High Court OKs Sex Discrimination

“Ain’t I a Woman?”

An all-male majority on the U.S. Supreme Court has sanctioned insidious sex discrimination in the Hobby Lobby case.

In its decision, the majority states that a privately-held for-profit corporation does not have to follow federal regulations requiring employers to provide workers with an  insurance plan that includes, among other things,  no-cost contraceptives.
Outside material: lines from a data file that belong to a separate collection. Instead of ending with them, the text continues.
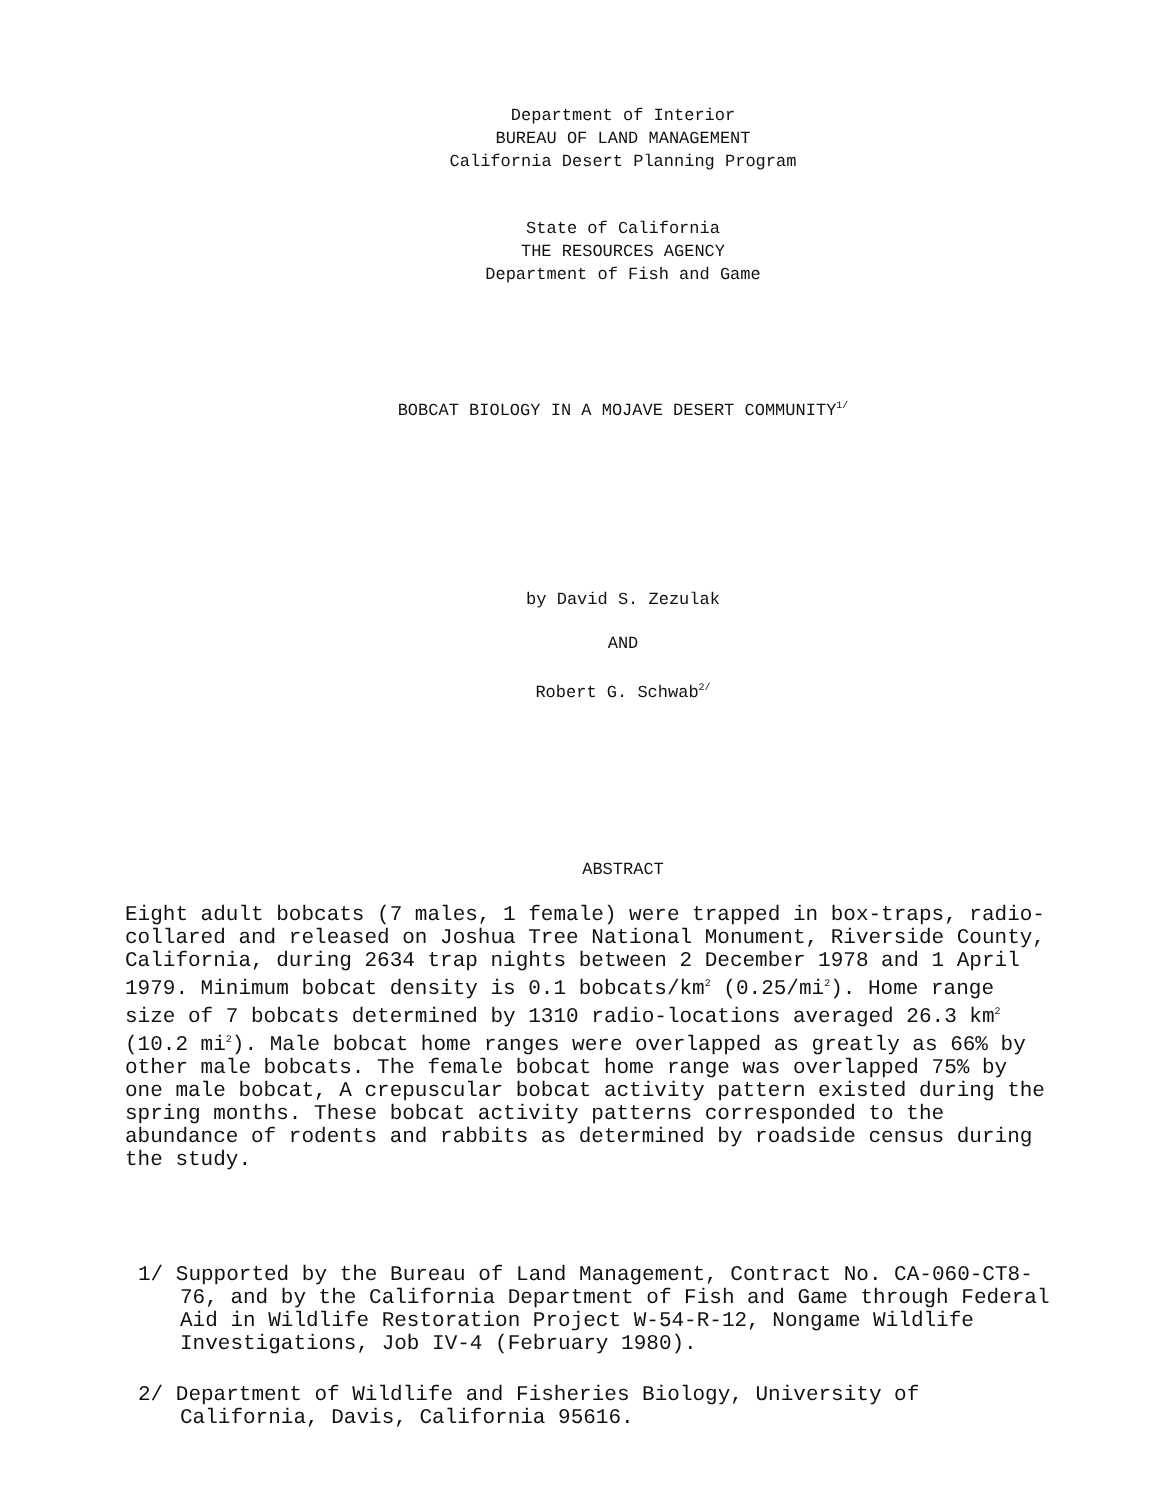Department of Interior
BUREAU OF LAND MANAGEMENT
California Desert Planning Program
State of California
THE RESOURCES AGENCY
Department of Fish and Game
BOBCAT BIOLOGY IN A MOJAVE DESERT COMMUNITY<sup>1/</sup>
by David S. Zezulak
AND
Robert G. Schwab<sup>2/</sup>
ABSTRACT
Eight adult bobcats (7 males, 1 female) were trapped in box-traps, radio-collared and released on Joshua Tree National Monument, Riverside County, California, during 2634 trap nights between 2 December 1978 and 1 April 1979. Minimum bobcat density is 0.1 bobcats/km<sup>2</sup> (0.25/mi<sup>2</sup>). Home range size of 7 bobcats determined by 1310 radio-locations averaged 26.3 km<sup>2</sup> (10.2 mi<sup>2</sup>). Male bobcat home ranges were overlapped as greatly as 66% by other male bobcats. The female bobcat home range was overlapped 75% by one male bobcat, A crepuscular bobcat activity pattern existed during the spring months. These bobcat activity patterns corresponded to the abundance of rodents and rabbits as determined by roadside census during the study.
1/ Supported by the Bureau of Land Management, Contract No. CA-060-CT8-76, and by the California Department of Fish and Game through Federal Aid in Wildlife Restoration Project W-54-R-12, Nongame Wildlife Investigations, Job IV-4 (February 1980).
2/ Department of Wildlife and Fisheries Biology, University of California, Davis, California 95616.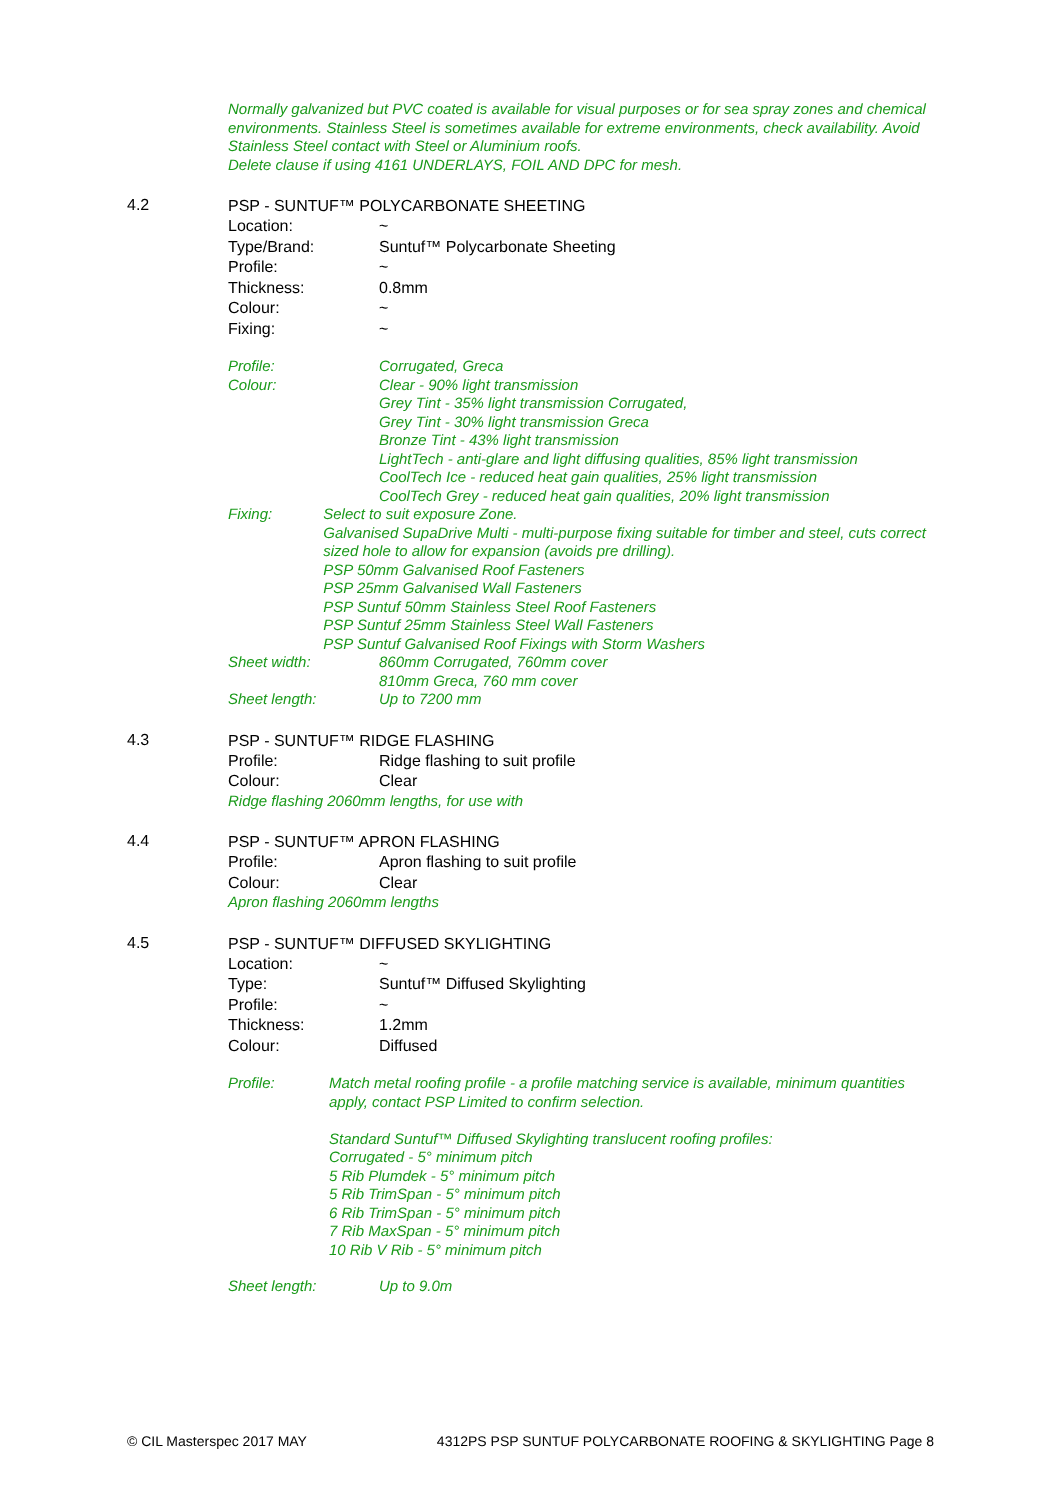Normally galvanized but PVC coated is available for visual purposes or for sea spray zones and chemical environments. Stainless Steel is sometimes available for extreme environments, check availability. Avoid Stainless Steel contact with Steel or Aluminium roofs.
Delete clause if using 4161 UNDERLAYS, FOIL AND DPC for mesh.
4.2
PSP - SUNTUF™ POLYCARBONATE SHEETING
Location: ~
Type/Brand: Suntuf™ Polycarbonate Sheeting
Profile: ~
Thickness: 0.8mm
Colour: ~
Fixing: ~
Profile: Corrugated, Greca
Colour: Clear - 90% light transmission
Grey Tint - 35% light transmission Corrugated,
Grey Tint - 30% light transmission Greca
Bronze Tint - 43% light transmission
LightTech - anti-glare and light diffusing qualities, 85% light transmission
CoolTech Ice - reduced heat gain qualities, 25% light transmission
CoolTech Grey - reduced heat gain qualities, 20% light transmission
Fixing: Select to suit exposure Zone.
Galvanised SupaDrive Multi - multi-purpose fixing suitable for timber and steel, cuts correct sized hole to allow for expansion (avoids pre drilling).
PSP 50mm Galvanised Roof Fasteners
PSP 25mm Galvanised Wall Fasteners
PSP Suntuf 50mm Stainless Steel Roof Fasteners
PSP Suntuf 25mm Stainless Steel Wall Fasteners
PSP Suntuf Galvanised Roof Fixings with Storm Washers
Sheet width: 860mm Corrugated, 760mm cover
810mm Greca, 760 mm cover
Sheet length: Up to 7200 mm
4.3
PSP - SUNTUF™ RIDGE FLASHING
Profile: Ridge flashing to suit profile
Colour: Clear
Ridge flashing 2060mm lengths, for use with
4.4
PSP - SUNTUF™ APRON FLASHING
Profile: Apron flashing to suit profile
Colour: Clear
Apron flashing 2060mm lengths
4.5
PSP - SUNTUF™ DIFFUSED SKYLIGHTING
Location: ~
Type: Suntuf™ Diffused Skylighting
Profile: ~
Thickness: 1.2mm
Colour: Diffused
Profile: Match metal roofing profile - a profile matching service is available, minimum quantities apply, contact PSP Limited to confirm selection.
Standard Suntuf™ Diffused Skylighting translucent roofing profiles:
Corrugated - 5° minimum pitch
5 Rib Plumdek - 5° minimum pitch
5 Rib TrimSpan - 5° minimum pitch
6 Rib TrimSpan - 5° minimum pitch
7 Rib MaxSpan - 5° minimum pitch
10 Rib V Rib - 5° minimum pitch
Sheet length: Up to 9.0m
© CIL Masterspec 2017 MAY 4312PS PSP SUNTUF POLYCARBONATE ROOFING & SKYLIGHTING Page 8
The majority upheld Hobby Lobby‘s religious objection to paying for contraceptives. lodged under the Religious Freedom Restoration Act.  So Hobby Lobby does not have to provide no-cost contraceptives under its insurance plan.

Only women use the contraceptives at issue in the Hobby Lobby case.

Justice Samuel Alito, who wrote the majority opinion,  refers to the issue of discrimination in the context of  fears that an employer might lodge a religious objections involving race discrimination.  For example, suppose a restaurant owner doesn’t want to serve blacks for religious reasons. Justice Alito writes:

“The principal dissent raises the possibility that discrimination in hiring, for example on the basis of race, might be cloaked as religious practice to escape legal sanction. Our decision today provides no such shield. The Government has a compelling interest in providing an equal opportunity to participate in the workforce without regard to race, and prohibitions on racial discrimination are precisely tailored to achieve that critical goal.”

Okay, so the Court makes it clear it will not countenance religious objections that are based on race discrimination.  But why then has the Court approved religious objections that are  based on sex discrimination?